Planetenlauf: Merkur erscheint frühestens am 4. tief in der Morgendämmerung und kann äußerstens bis 31. beobachtet werden. Er zieht tief im Ostsüdosten von der Waage durch den Skorpion bis in der Schlangenträger. Die Venus steht morgens hoch im Südosten und strahlt am 2. in ihrem größten Glanz. Bis Monatsende steht sie zwischen Südosten und Südsüdosten. Mars leuchtet abends fast unverändert hoch nahe Süden und wechselt vom Wassermann in die Fische. Jupiter erscheint tief in der Morgendämmerung des 11. zwischen Südosten und Südsüdosten und wechselt vom Skorpion in den Schlangenträger. Saturn verschwindet spätestens am 13. tief in der Abenddämmerung nahe Südwesten im Schützen.
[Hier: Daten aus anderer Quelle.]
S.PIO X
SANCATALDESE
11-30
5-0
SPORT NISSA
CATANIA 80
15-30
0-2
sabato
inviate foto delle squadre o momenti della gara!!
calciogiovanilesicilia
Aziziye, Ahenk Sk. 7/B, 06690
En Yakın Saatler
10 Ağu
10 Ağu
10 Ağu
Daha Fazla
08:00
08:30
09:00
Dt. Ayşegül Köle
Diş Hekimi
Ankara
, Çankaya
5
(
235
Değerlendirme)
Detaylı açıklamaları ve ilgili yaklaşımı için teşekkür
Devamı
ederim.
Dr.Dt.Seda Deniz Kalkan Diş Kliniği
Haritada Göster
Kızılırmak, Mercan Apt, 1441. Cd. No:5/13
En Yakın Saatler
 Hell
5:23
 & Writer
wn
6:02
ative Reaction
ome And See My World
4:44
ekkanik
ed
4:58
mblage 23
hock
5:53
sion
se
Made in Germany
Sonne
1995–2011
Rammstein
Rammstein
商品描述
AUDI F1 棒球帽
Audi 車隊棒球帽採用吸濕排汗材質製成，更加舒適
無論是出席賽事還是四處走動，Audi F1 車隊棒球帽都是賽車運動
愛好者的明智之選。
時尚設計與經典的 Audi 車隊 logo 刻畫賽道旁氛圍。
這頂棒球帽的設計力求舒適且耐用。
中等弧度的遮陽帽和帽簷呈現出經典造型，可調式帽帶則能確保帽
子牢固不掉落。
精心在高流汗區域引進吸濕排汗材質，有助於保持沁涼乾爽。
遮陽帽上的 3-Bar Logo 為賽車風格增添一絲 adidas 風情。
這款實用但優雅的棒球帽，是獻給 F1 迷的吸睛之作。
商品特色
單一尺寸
Sternschnuppenstrom: Der Dezember bringt vom 4. bis 17. die Meteore des Geminidenstroms mit in dunkler, klarer Nacht maximal Sternschnuppen 120/Stunde, die unweit des schwächeren Hauptsternes Kastor in den Zwillingen auszustrahlen scheinen. Die Erde durchfliegt die Raumbahn des Kometenrestes 3200 Phaeton und fängt dessen Zerfallsprodukte auf. Sie verglühen im Zusammenstoß mit der Erde.

Sternbilderhimmel: Die Karte gilt für den 1. um 21.12 Uhr und 31. um 19.14 Uhr. Sie zeigt gleichzeitig das große Norddreieck und das Sechseck um Orion. Sie enthalten unter dessen Gürtel das Nebenfleckchen des Großen Orionnebels, wo noch Sterne entstehen und im Stier das Sterngrüppchen des Siebengestirns mit seinen gleichfernen, noch sehr jungen Sternen. Themen im Sterngarten, Wien 23: 1., 18 Uhr Sternbilder in der Wintermilchstraße. 21., 11.30 Uhr: Wintersonnenwende. Stadtlokal, 15., 19 Uhr, Wien 1, Walfischgasse 12: Astronomie mit Satelliten.